Short task: Can you copy the lines below word for word, from the very top down through the line that contains "genus: Carduus", with both ends included and the pictures left out?

** start of The data **

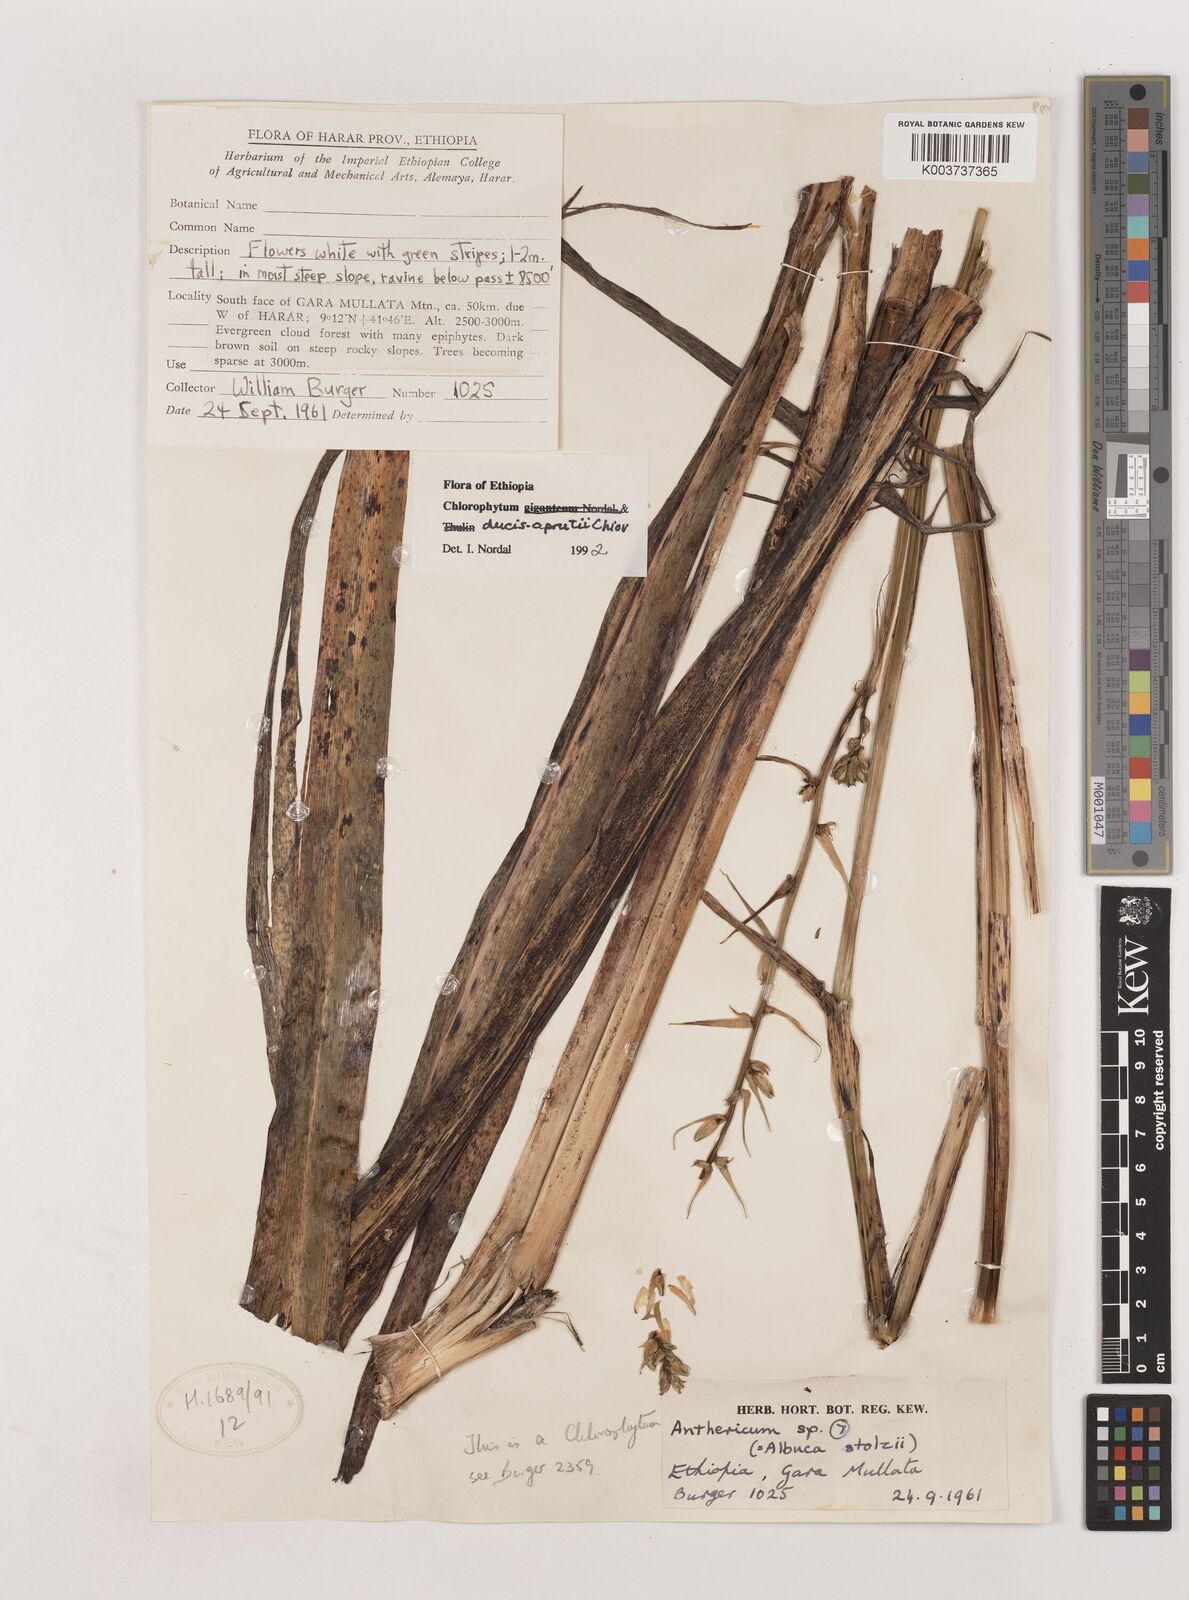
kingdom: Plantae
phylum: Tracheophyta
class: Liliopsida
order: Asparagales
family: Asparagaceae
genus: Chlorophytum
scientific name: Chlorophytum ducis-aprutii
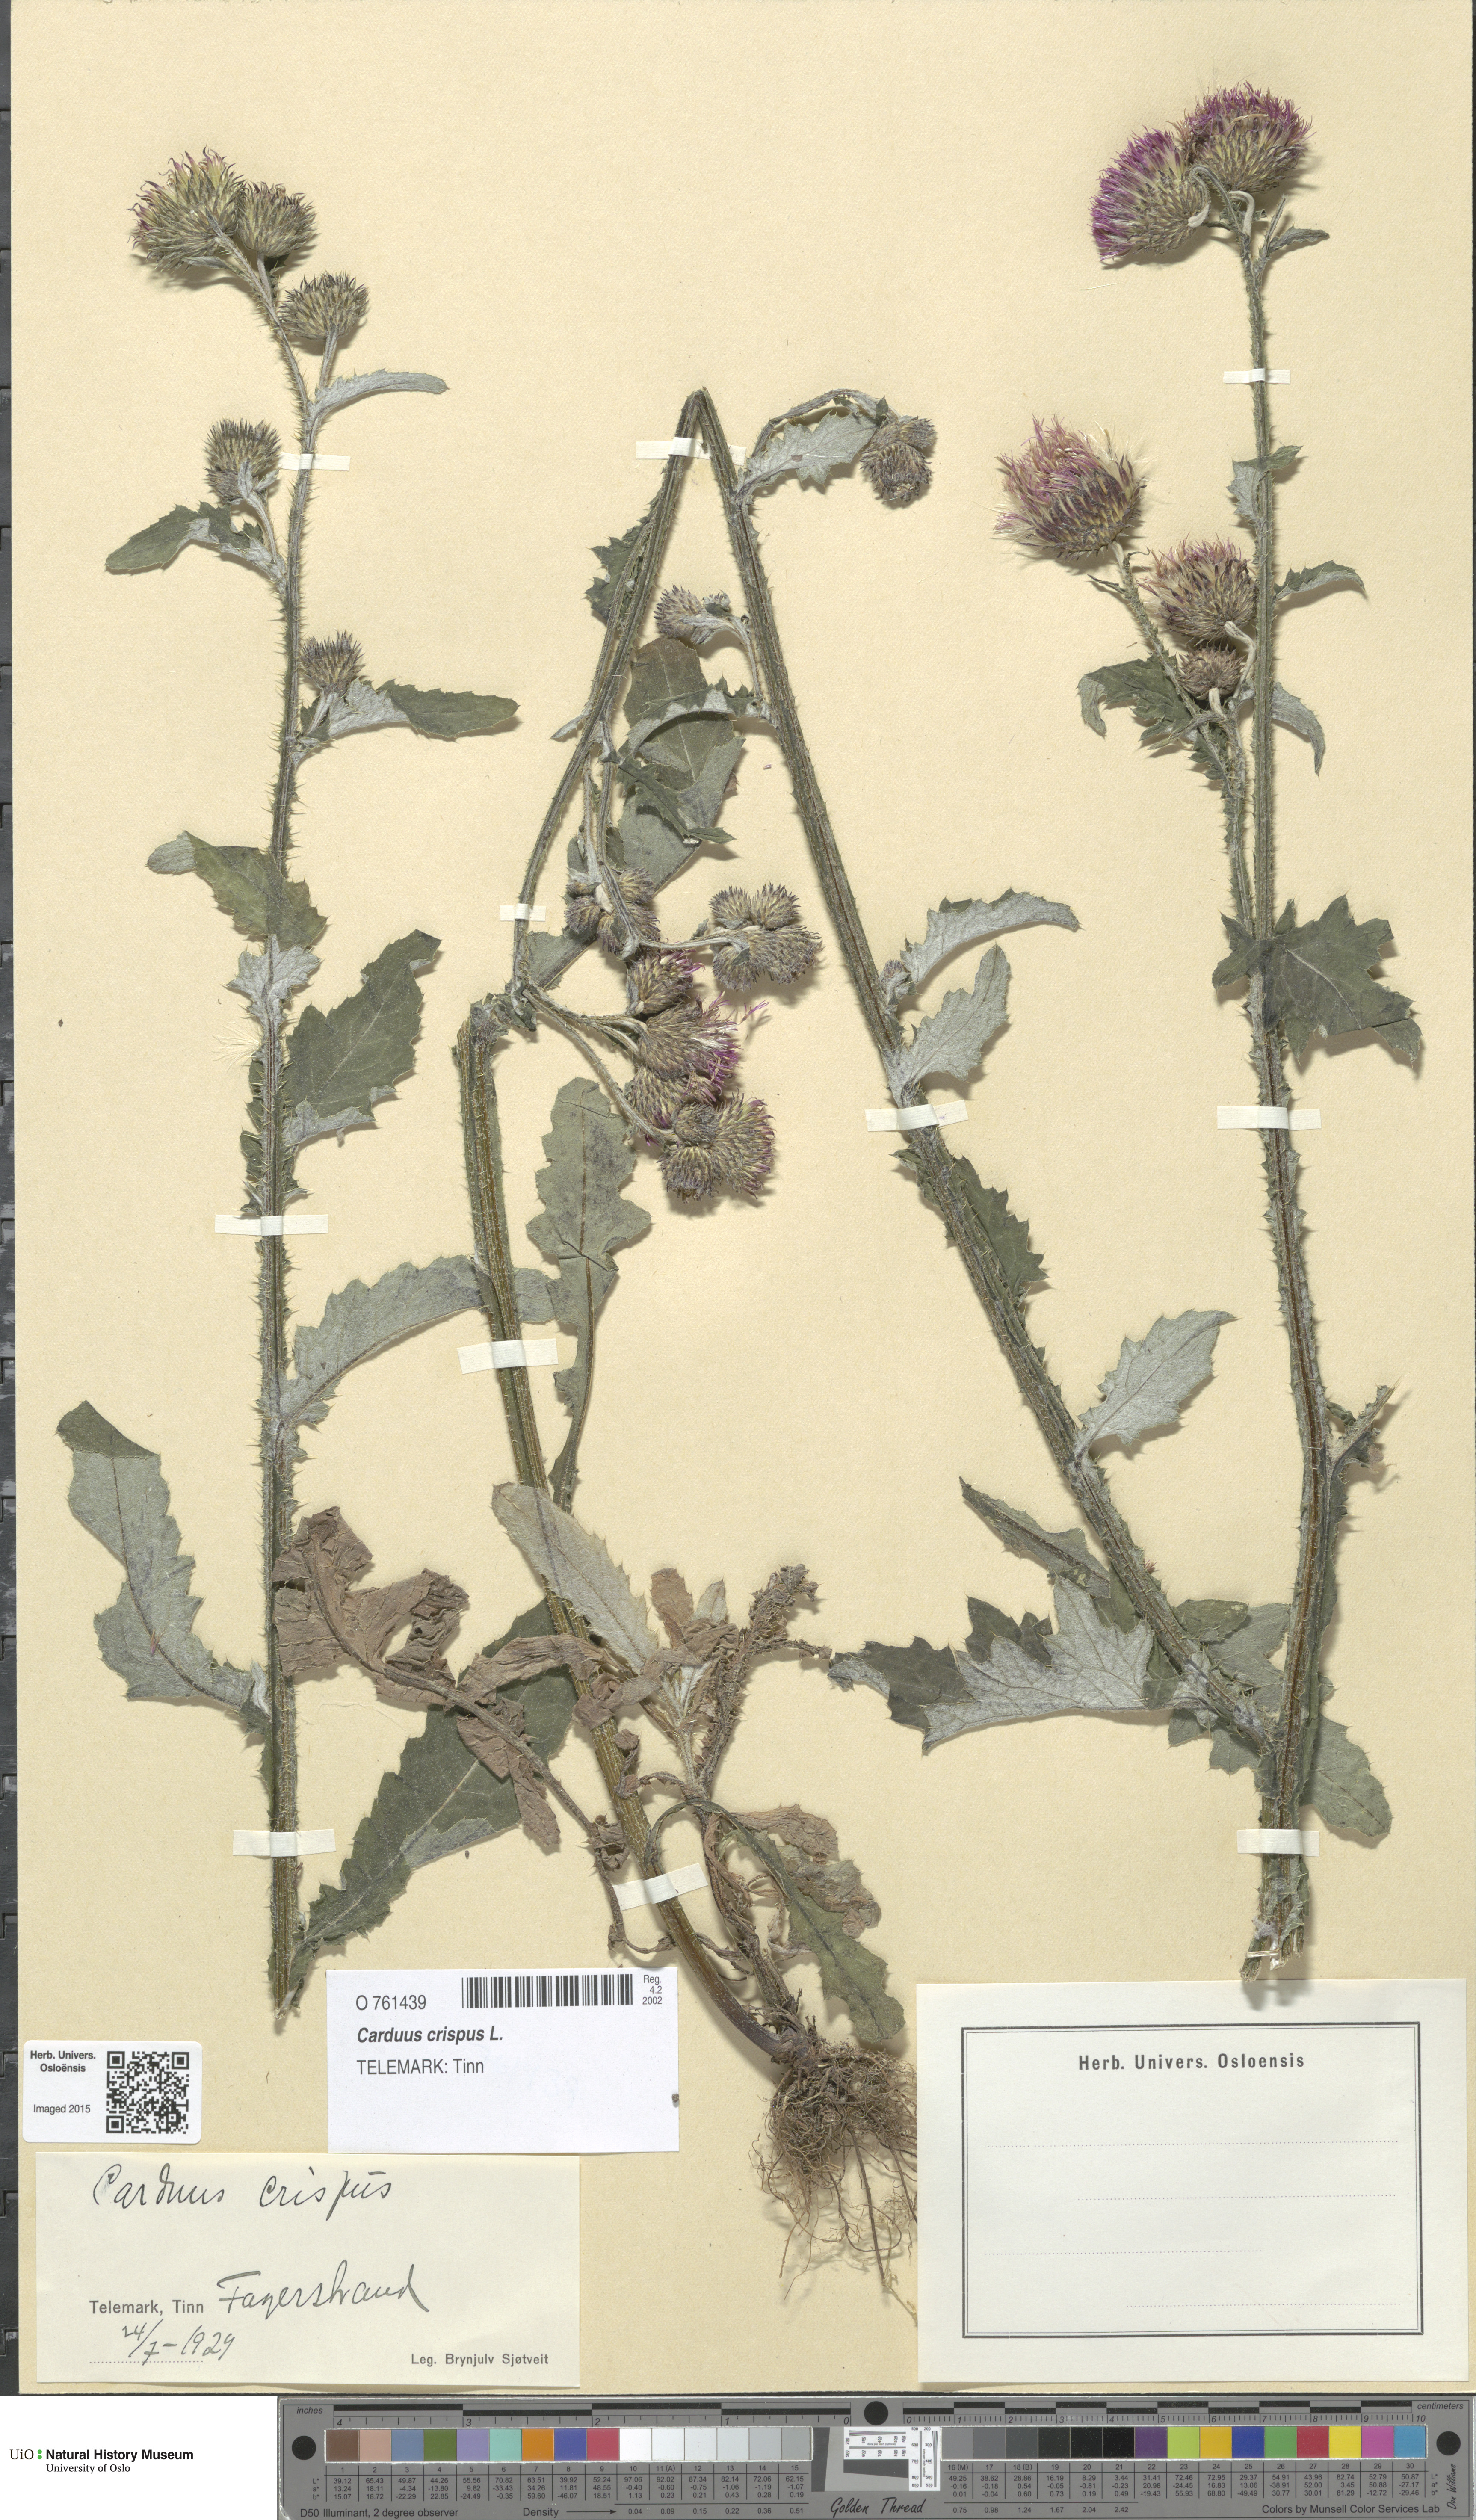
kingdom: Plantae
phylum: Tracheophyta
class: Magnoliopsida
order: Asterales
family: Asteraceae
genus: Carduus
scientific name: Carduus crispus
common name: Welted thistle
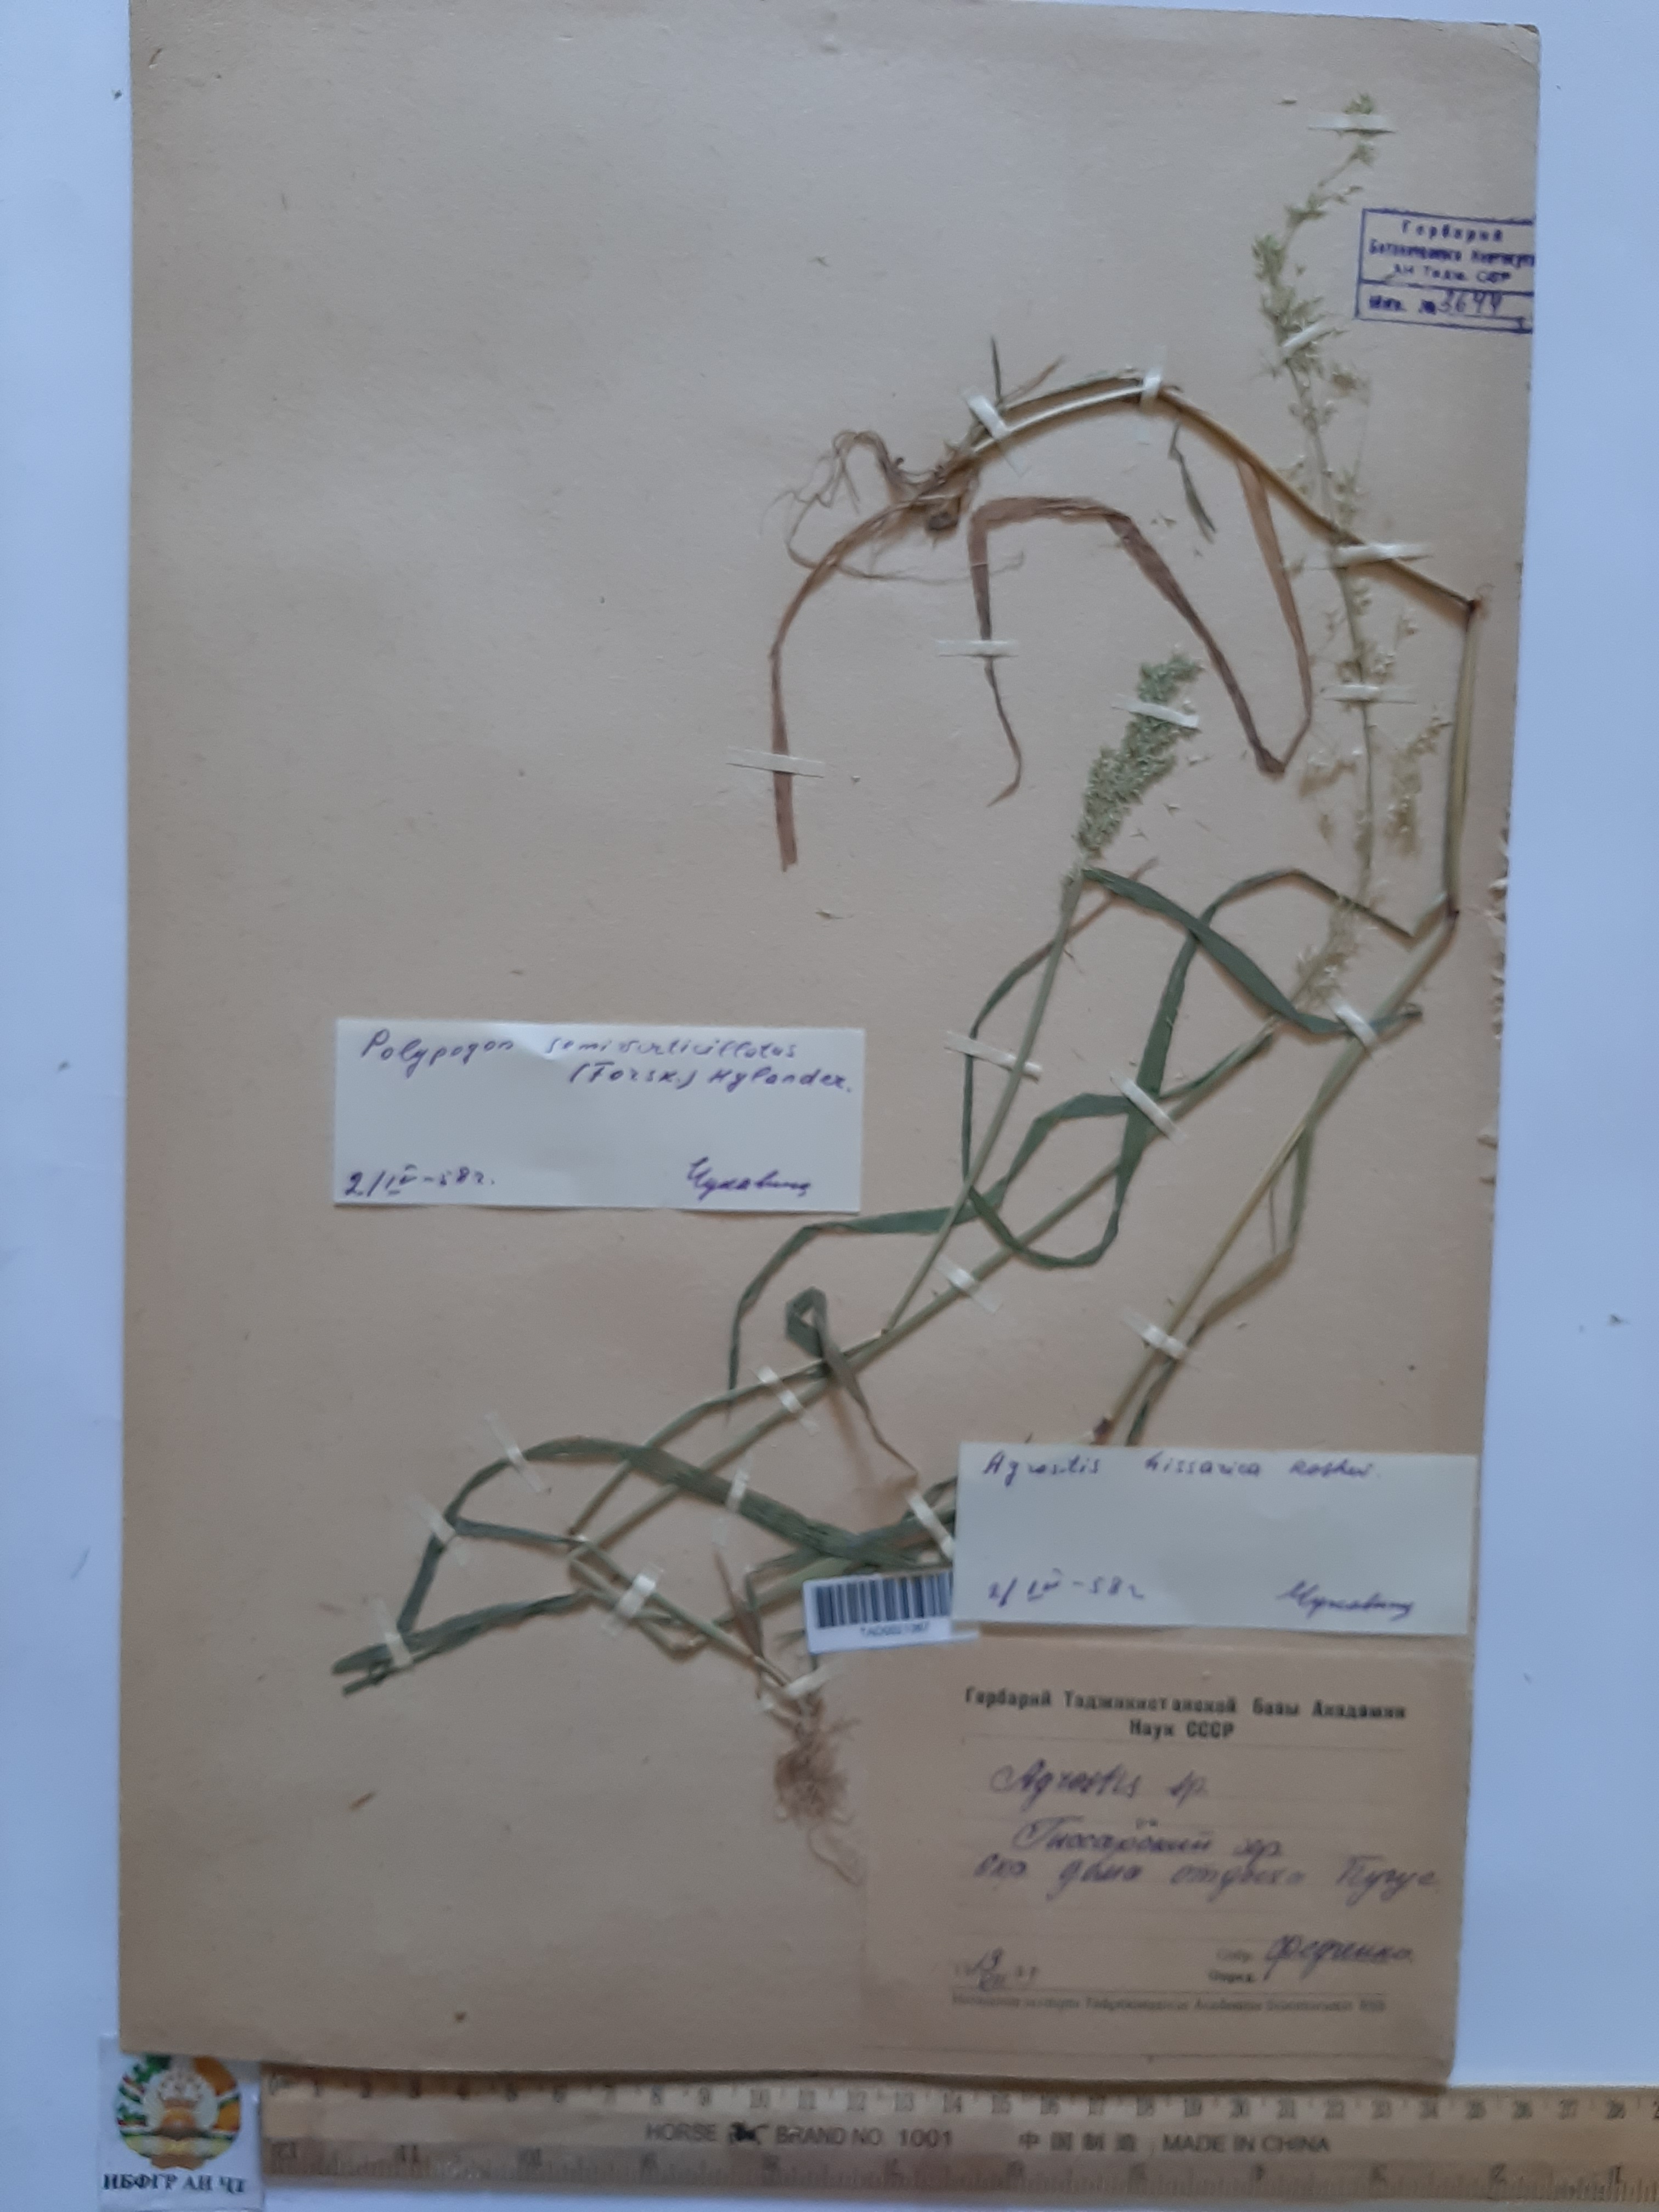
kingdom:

** end of The data **

The solution:
kingdom: Plantae
phylum: Tracheophyta
class: Liliopsida
order: Asparagales
family: Asparagaceae
genus: Chlorophytum
scientific name: Chlorophytum ducis-aprutii
kingdom: Plantae
phylum: Tracheophyta
class: Magnoliopsida
order: Asterales
family: Asteraceae
genus: Carduus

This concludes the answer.